**Instruction:**
An exact reprint of every record below is required, with the pictures left out.

(Dataset entries)
◇ ◇ ◇ ◇ ◇ ◇ ◇

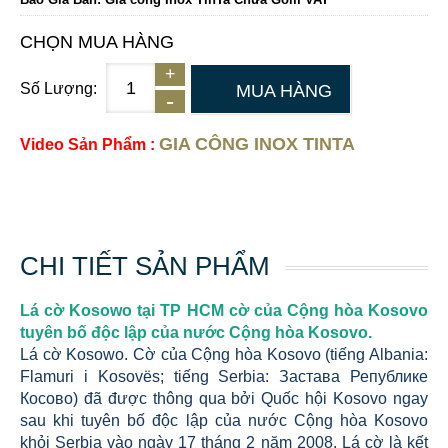
CHỌN MUA HÀNG
Số Lượng:
MUA HÀNG
GIA CÔNG INOX TINTA
Video Sản Phẩm :
CHI TIẾT SẢN PHẨM
Lá cờ Kosowo tại TP HCM cờ của Cộng hòa Kosovo
tuyên bố độc lập của nước Cộng hòa Kosovo.
Lá cờ Kosowo. Cờ của Cộng hòa Kosovo (tiếng Albania:
Flamuri i Kosovës; tiếng Serbia: Застава Републике
Косово) đã được thông qua bởi Quốc hội Kosovo ngay
sau khi tuyên bố độc lập của nước Cộng hòa Kosovo
khỏi Serbia vào ngày 17 tháng 2 năm 2008. Lá cờ là kết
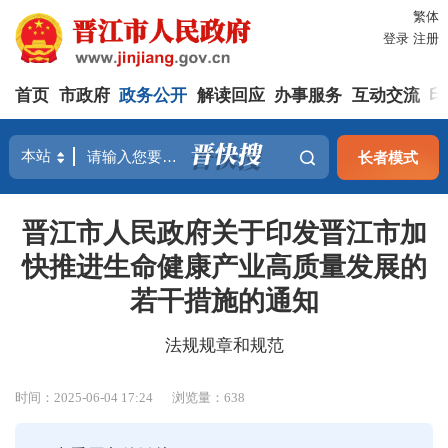
繁体
登录
注册
首页
市政府
政务公开
解读回应
办事服务
互动交流
印
长者模式
晋江市人民政府关于印发晋江市加
快推进生命健康产业高质量发展的
若干措施的通知
法规规章和规范
时间：2025-06-04 17:24
浏览量：
638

◇ ◇ ◇ ◇ ◇ ◇ ◇

**Written response:**
CHỌN MUA HÀNG
Số Lượng:
MUA HÀNG
GIA CÔNG INOX TINTA
Video Sản Phẩm :
CHI TIẾT SẢN PHẨM
Lá cờ Kosowo tại TP HCM cờ của Cộng hòa Kosovo
tuyên bố độc lập của nước Cộng hòa Kosovo.
Lá cờ Kosowo. Cờ của Cộng hòa Kosovo (tiếng Albania:
Flamuri i Kosovës; tiếng Serbia: Застава Републике
Косово) đã được thông qua bởi Quốc hội Kosovo ngay
sau khi tuyên bố độc lập của nước Cộng hòa Kosovo
khỏi Serbia vào ngày 17 tháng 2 năm 2008. Lá cờ là kết
繁体
登录
注册
首页
市政府
政务公开
解读回应
办事服务
互动交流
印
长者模式
晋江市人民政府关于印发晋江市加
快推进生命健康产业高质量发展的
若干措施的通知
法规规章和规范
时间：2025-06-04 17:24
浏览量：
638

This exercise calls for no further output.